(Task data Opens)
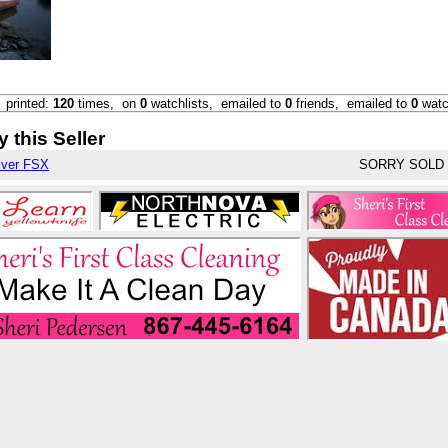
,
printed:
120
times,
on
0
watchlists,
emailed to
0
friends,
emailed to
0
watc
 this Seller
iver FSX
SORRY SOLD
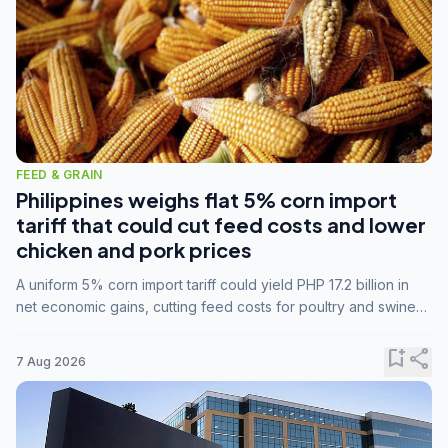
FEED & GRAIN
Philippines weighs flat 5% corn import
tariff that could cut feed costs and lower
chicken and pork prices
A uniform 5% corn import tariff could yield PHP 17.2 billion in
net economic gains, cutting feed costs for poultry and swine
farmers, but the agriculture department is unconvinced.
bookmark_add
share
7 Aug 2026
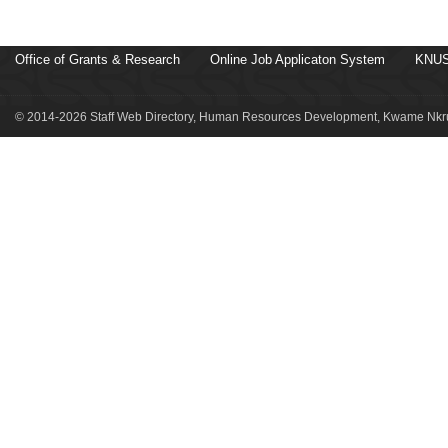
Office of Grants & Research
Online Job Applicaton System
KNUS
© 2014-2026 Staff Web Directory, Human Resources Development, Kwame Nkru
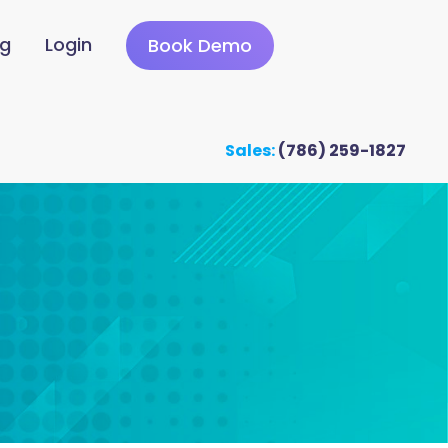
ng
Login
Book Demo
Sales:
(786) 259-1827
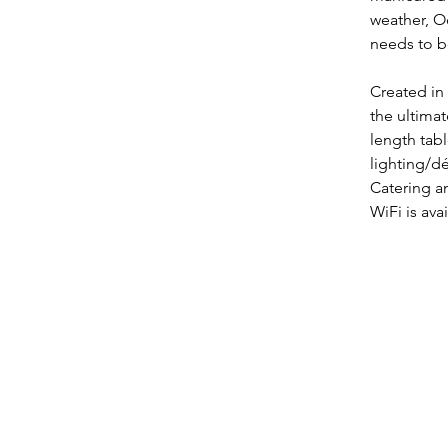
weather, O
needs to b
Created in 
the ultima
length tabl
lighting/dé
Catering a
WiFi is ava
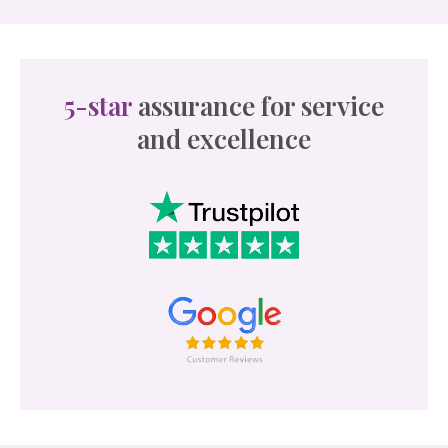
5-star
assurance for service
and excellence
(Task data Closes)
**Work item**
Quote the lines of the material starting with the line containing "Office of Grants & Research" and going on through the last line of the material, leaving out the pictures.

**The answer**
Office of Grants & Research
Online Job Applicaton System
KNUS
© 2014-2026 Staff Web Directory, Human Resources Development, Kwame Nkru
ng
Login
Book Demo
Sales:
(786) 259-1827
weather, O
needs to b
Created in 
the ultima
length tabl
lighting/dé
Catering a
WiFi is ava
5-star
assurance for service
and excellence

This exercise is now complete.